She doesn't want to ban them but ASH want e-cigs advertised to smokers only. (How's that going to work?)
As it happens Clive is also speaking at next month’s event so I do hope they’ve overcome whatever differences they may have had.
The biggest change however is that in 2013 Deborah seemed a bit hesitant about e-cigarettes.
Now, nine years later, ASH is the go to resource for vaping statistics and even vaping advocacy (as a quit smoking tool), and Deborah is not just any old speaker, she’s giving the closing keynote speech which rather confirms what I wrote ahead of the ninth E-Cigarette Summit in 2021:
A very British coup - how public health took control of UK vaping advocacy.
Anyway, happy anniversary to the organisers but if I was them I’d keep the tenth anniversary celebrations on ice until next year when I might even be persuaded join them.
Reader Comments (1)
That's why I don't trust anyone pushing ecigs on smokers. If the anti smoker industry, which uses charity status as a front, now owns the market, and it's message, then why should we believe it after decades of abuse, discrimination, stigmatisation and exclusion?
In the real world, most people are worried about the casual promotion of vaping to today's youth, on the grounds that it isn't smoking, and many hate the smell as much as those who demand smoking bans everywhere hate the smell of smoke.
We are not allowed the like the smell of tobacco and yet we are forced to like the sweet sickly stench of vaping because politics demands it, and we are expected to ignore for the sake of political convenience the potential long term adverse health implications of vaping.
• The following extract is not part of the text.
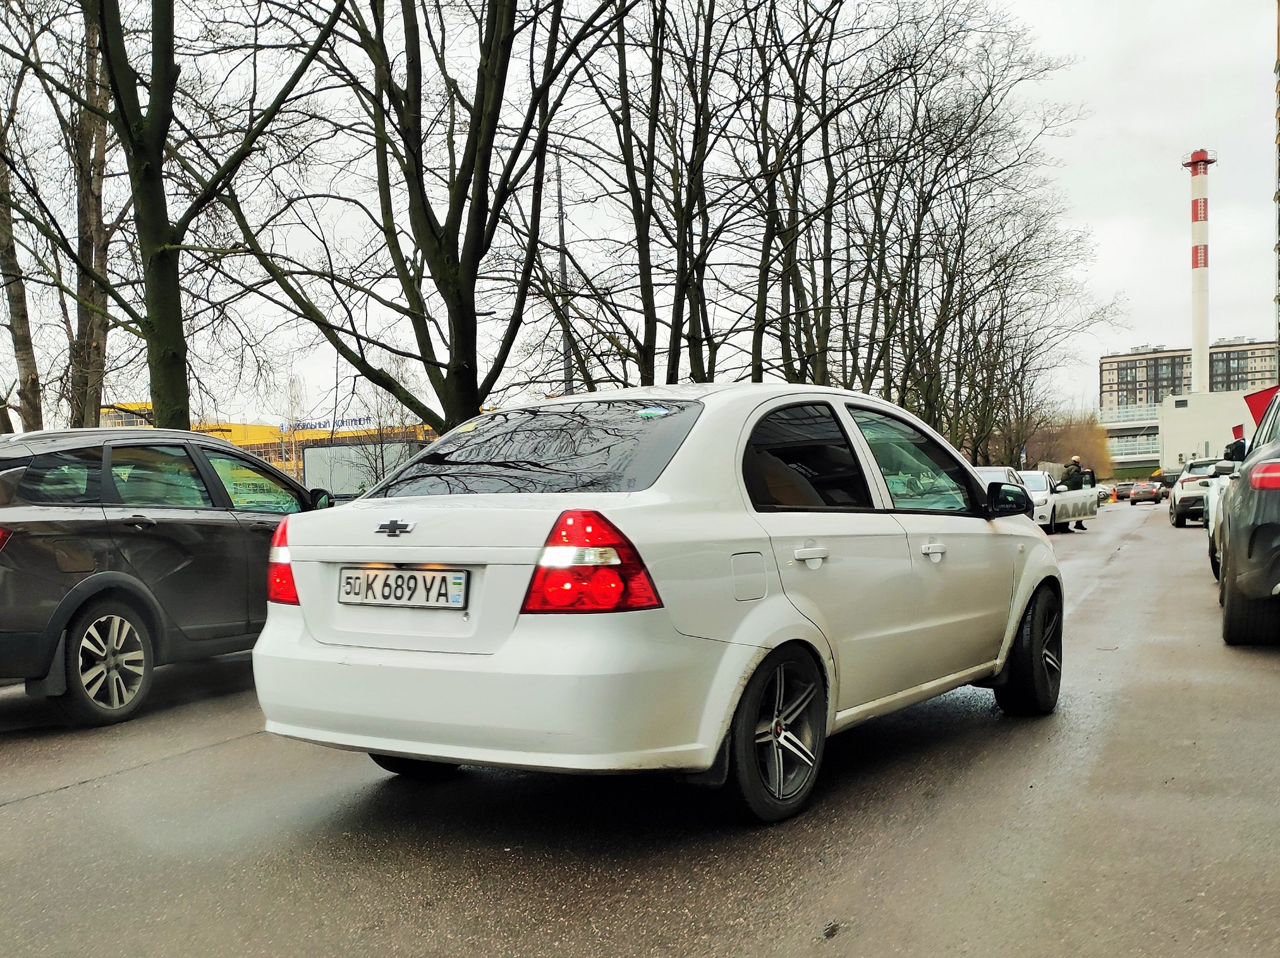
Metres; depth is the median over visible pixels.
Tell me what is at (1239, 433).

ASH is only supporting vaping now, despite potential future health problems, because it is a convenient tool to use to force smokers to quit for the political and ideological vision of a future world with no smokers in it.
As vapers keep saying, it is not about health which is why ASH does not care about the future harm it is promoting with its support for vaping because of its extremist fear and hatred of smoking and smokers. It's all about money and politics at the end of the day and ASH wants its slice of the cake.